A 64-year-old man with a personal history of insulin-dependent diabetes mellitus, dyslipidaemia and recurrent renal colic. He reported diarrhoea, with episodes of steatorrhoea, constitutional syndrome and epigastralgia for two months. The patient was admitted through the emergency department for jaundice, choluria and progressive acholia.
Physical examination showed good general condition, afebrile, normohydrated and with cutaneous-mucosal jaundice. On abdominal examination, the gallbladder was palpable, with discomfort at that level and no signs of peritonism; the rest of the abdomen was unremarkable. Laboratory tests showed hyperbilirubinaemia of 17 mg/dl, with increased FFAA (2522 U/l) and γGT (107 U/l). No leukocytosis. Viral hepatitis markers were negative and there was an elevated CEA (7.6 ng/dl). AFP and CA19.9 were normal. Ultrasonography showed minimal dilatation of the intrahepatic bile duct and discrete dilatation of the common bile duct; the gallbladder was hydropic and without lithiasis. A rounded hypoechoic mass in the head of the pancreas of approximately 2 cm was seen, which was not confirmed by CT scan, which additionally showed dilatation of the duct of Wirsung and no adenopathy. Cholangioresonance showed similar findings with clinical suspicion of ampuloma which was not evident in the gastroscopy, which was strictly normal. With the diagnosis of obstructive jaundice of probable malignant origin, surgery was performed a week after admission, revealing a mass in the head of the pancreas with a neoplastic appearance, for which a cephalic duodenopancreatectomy with pyloric preservation and pancreatogastrostomy was performed.

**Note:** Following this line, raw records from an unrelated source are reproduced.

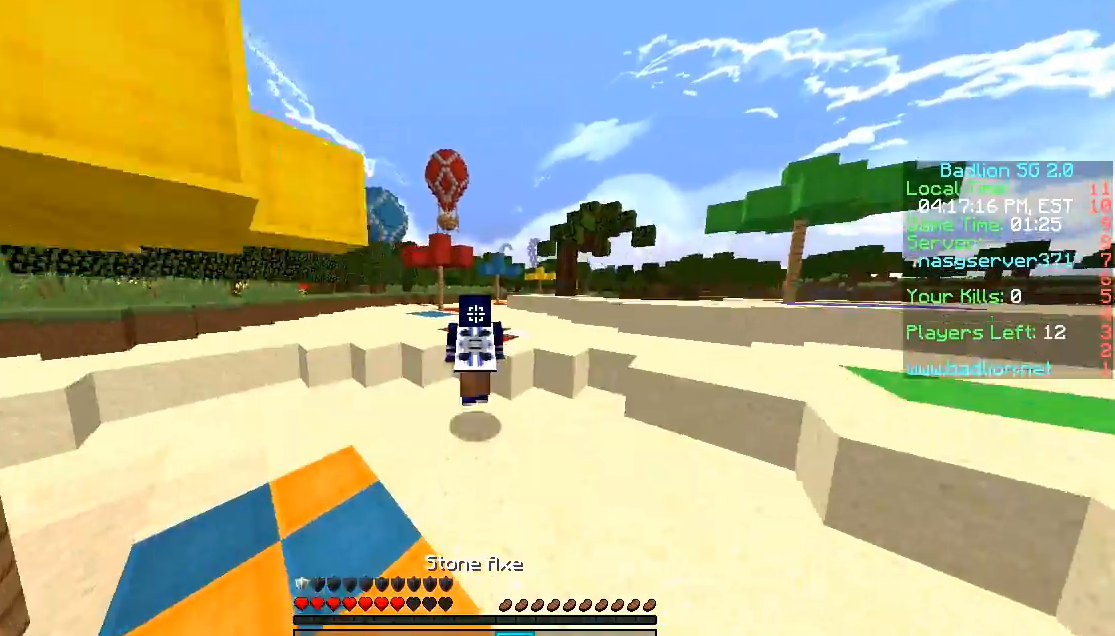
{"keys": ["w"], "mouse": [], "events": []}
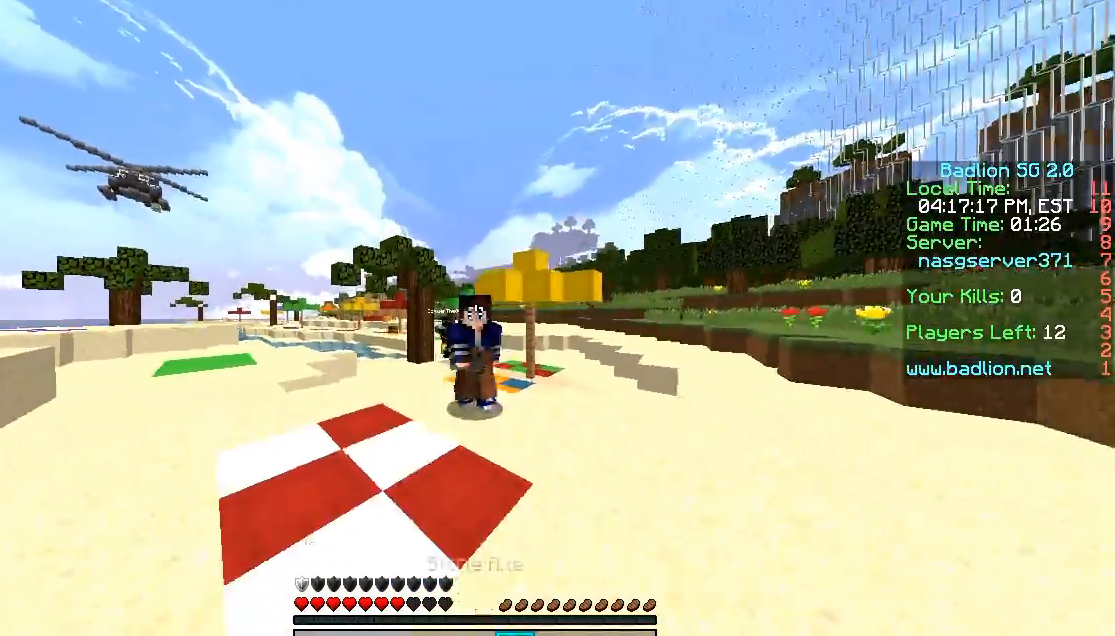
{"keys": ["w"], "mouse": [], "events": []}
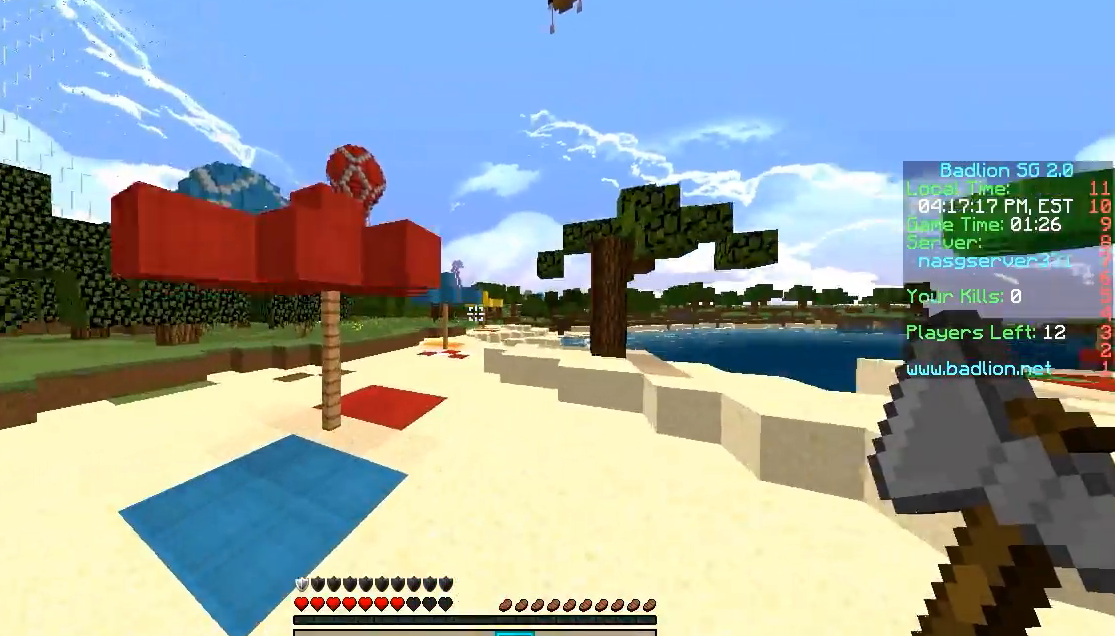
{"keys": ["w"], "mouse": [], "events": []}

In the anatomopathological study, the surgical specimen showed two clearly differentiated areas of tumour appearance. One of 1 cm and with well-defined limits in the duodenal wall, and another with undefined borders of 3 cm in the pancreatic head.

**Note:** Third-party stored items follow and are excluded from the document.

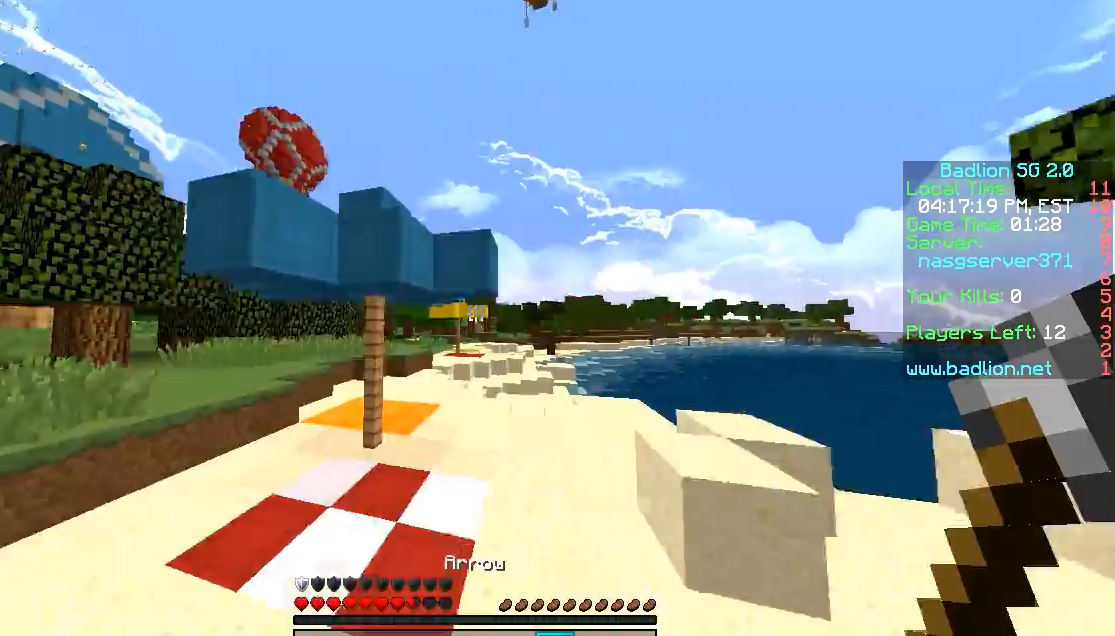
{"keys": ["w"], "mouse": [], "events": []}
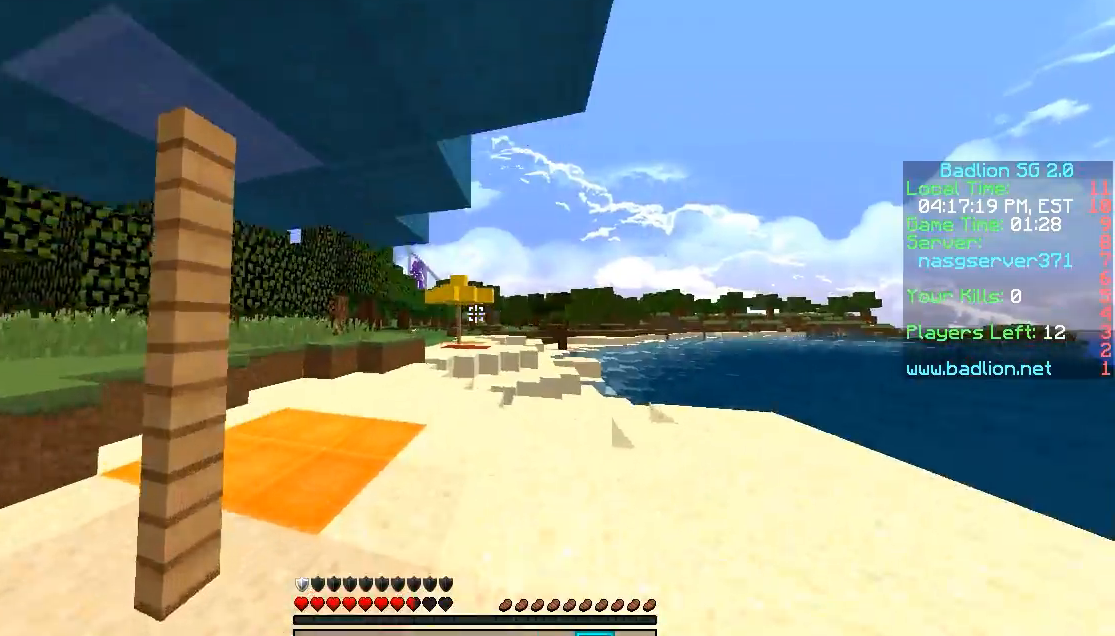
{"keys": ["w"], "mouse": [], "events": []}
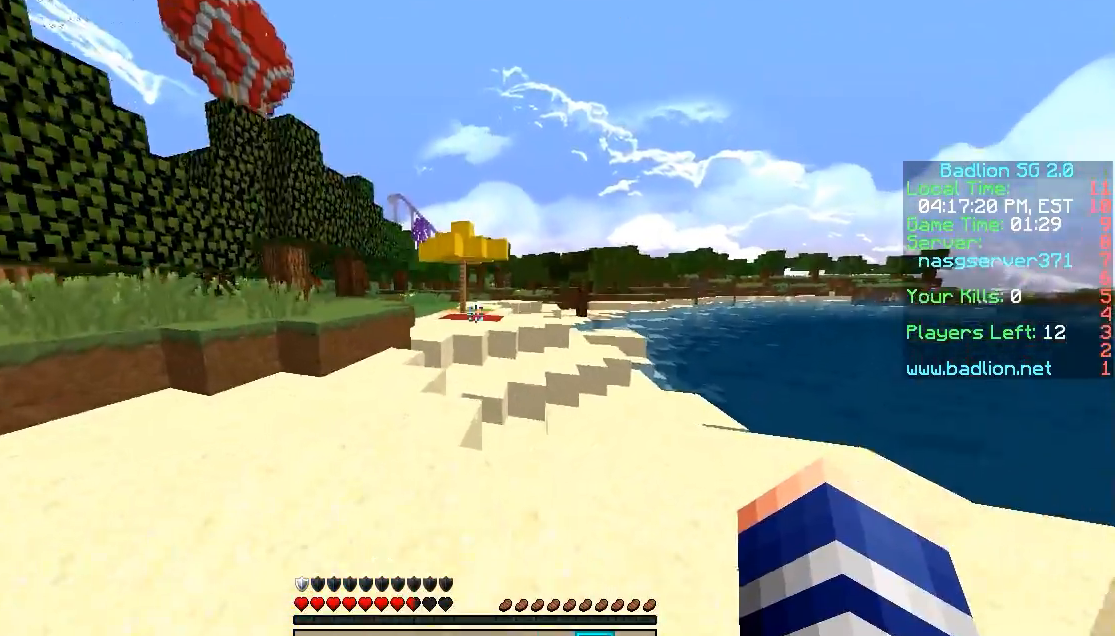
{"keys": ["w"], "mouse": [], "events": [[100, "a", "down"], [483, "a", "up"]]}
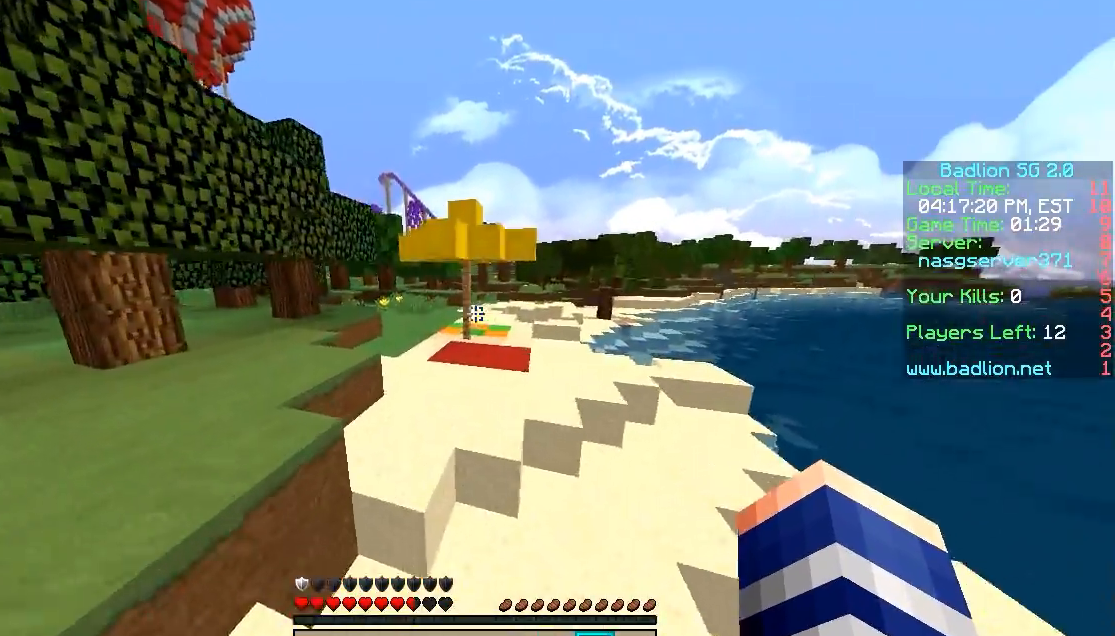
{"keys": ["w"], "mouse": [], "events": []}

On microscopic examination, the duodenal tumour consisted of cords of polyhedral, uniform cells infiltrating the muscular fascicles of the wall. They showed nuclei with a low degree of atypicality and very low mitotic activity. The pancreatic tumour consisted of atypical glandular structures that infiltrated the duodenal wall and were lined by columnar cells with very atypical nuclei and a high mitotic index.

Once the diagnosis had been made. To confirm the different nature of the two tumours, immunohistochemical techniques were applied. The resulting immunophenotype clearly differentiated the two tumours, as the duodenal tumour was negative for CEA and positive for chromogranin, STH and glucagon and the pancreatic adenocarcinoma was only positive for CEA.
After the immediate postoperative period in the ICU, the patient was transferred to the surgery ward where he recovered favourably and was discharged 19 days after the operation to the oncology department. He was given a course of adjuvant chemotherapy based on gencitabine 1 g/m2, in four cycles, one of seven weeks and three of three weeks, with a rest period in between. She progressed well for the first few months but subsequently began to experience persistent pain in the right hypochondrium, nausea and vomiting. Given that the radiological examinations were unremarkable, he was re-intervened nine months after the first operation, confirming neoplastic recurrence, which was unresectable. The patient's general condition progressively deteriorated and he died 14 months after the first operation.